I used to pride myself on my ability to create weird programming experiments, at the language level. A simple idea grows from the question how can I implement this? Often I find myself thinking about the fastest way to write something, to prove that it’s possible. Start there, then iterate onwards. When you’re working on a language like Derw, there’s often decisions about code generation which have pros and cons. Maybe if you generate code this way, it’ll be slower. Maybe if you generate it this way, it will break if users use a keyword. The thought process is not merely what is the quickest way to implement this? but also what is the most consistent way to implement this?
That brings me to the problem that I’ve been working on, on and off, for the last month. I want list unpacking to allow for gaps in arguments which can be collected as a single argument. Imagine you want to match against elements inside of parenthesis, and you have a collection of values made up of Paren, and Char. It’d look something like this:
In order to implement this in generated TypeScript, it involves writing a loop that will collect all elements, comparing the start and end element to Paren. Not a difficult task, but what comes up when you’re implementing it are questions like: what about nested cases? What about when there are multiple different collection elements in the list unpacking? I typically refer to what other languages have done, because copying someone else’s research is typically more efficient than performing your own.
But to understand this problem best, I spent a while coding how I thought the syntax should work, then several options on how the code it generates should look. Still not settled on a solution, I took it further by writing documentation on how it should behave, and more importantly, why. I did this on my remarkable - where I am gathering all handwritten notes about language design and implementation.
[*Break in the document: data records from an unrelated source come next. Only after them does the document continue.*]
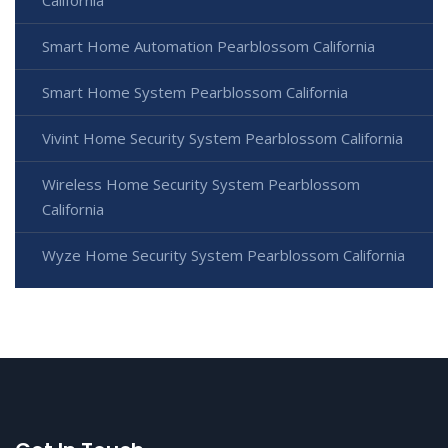
Smart Home Automation Pearblossom California
Smart Home System Pearblossom California
Vivint Home Security System Pearblossom California
Wireless Home Security System Pearblossom
California
Wyze Home Security System Pearblossom California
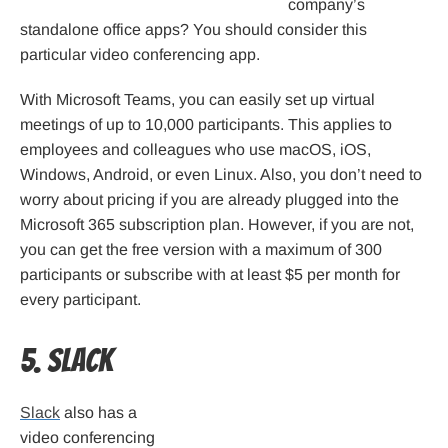
company’s
standalone office apps? You should consider this
particular video conferencing app.
With Microsoft Teams, you can easily set up virtual
meetings of up to 10,000 participants. This applies to
employees and colleagues who use macOS, iOS,
Windows, Android, or even Linux. Also, you don’t need to
worry about pricing if you are already plugged into the
Microsoft 365 subscription plan. However, if you are not,
you can get the free version with a maximum of 300
participants or subscribe with at least $5 per month for
every participant.
5. Slack
Slack
also has a
video conferencing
The idea was to step away from the computer and write on something (almost) physical.
With the documentation ready, I now knew how I wanted to implement it. I wrote some tests, and got half of them working, before I ran into an edge case that complicated the matter - specifically a case where the list unpacking syntax is used heavily.
Run into another thinking wall again, but not wanting to delay progress, I committed the functioning code, and left the failing tests to wait there for me. And I did what I always do when I feel like one problem is taking too much time: I moved onto other ideas and problems. And thanks to that, I’ve implemented a basic language server for Derw, some refactors, and English to Derw generation. I’ll be walking or cooking sometime in the future and figure out a preferable way to handle the unpacking problem, but until then, I’m happy to say I’ve got things done.
English to Derw generation can be tested at the Derw playground. The idea behind it is what if the compiler could explain in plain English what all this unfamiliar syntax is doing? It’s still experimental, so I’m not sold on it, but we’ll see how it goes.